Someone may say that the Jews deserve their fate. This assertion would be a monstrous impertinence; but let us assume that someone said this - what position has he then taken toward the fact that the entire Polish aristocratic youth is being annihilated? (May God grant that this program has not yet fully achieved its aim as yet!)

All male offspring of the houses of the nobility between the ages of fifteen and twenty were transported to concentration camps in Germany and sentenced to forced labor, and all the girls of this age group were sent to Norway, into the bordellos of the SS!

Why tell you these things, since you are fully aware of them - or if not of these, then of other equally grave crimes committed by this frightful sub- humanity? Because here we touch on a problem which involves us deeply and forces us all to take thought.

Why do German people behave so apathetically in the face of all these abominable crimes, crimes so unworthy of the human race? Hardly anyone thinks about that.

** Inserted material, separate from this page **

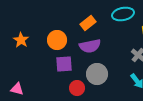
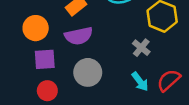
red circle: (77, 88) -> (47, 91), moved

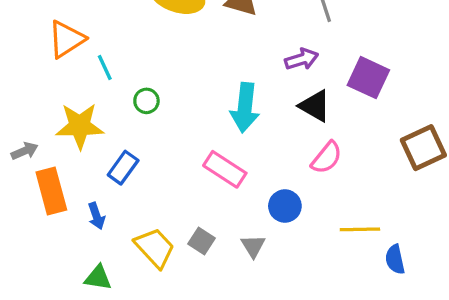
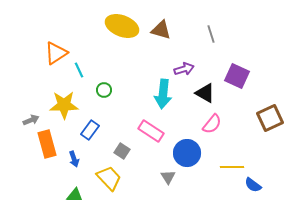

It is accepted as fact and put out of mind. The German people slumber on in their dull, stupid sleep and encourage these fascist criminals; they give them the opportunity to carry on their depredations; and of course they do so.

Is this a sign that the Germans are brutalized in their simplest human feelings, that no chord within them cries out at the sight of such deeds, that they have sunk into a fatal consciencelessness from which they will never, never awake?

It seems to be so, and will certainly be so, if the German does not at last start up out of his stupor, if he does not protest wherever and whenever he can against this clique of criminals, if he shows no sympathy for these hundreds of thousands of victims. He must evidence not only sympathy; no, much more: a sense of complicity in guilt.

For through his apathetic behavior he gives these evil men the opportunity to act as they do; he tolerates this "government" which has taken upon itself such an infinitely great burden of guilt; indeed, he himself is to blame for the fact that it came about at all...

Please make as many copies of this leaflet as you can and distribute them.



"When bad men combine, the good must associate; else they will fall one by one, an unpitied sacrifice in a contemptible struggle."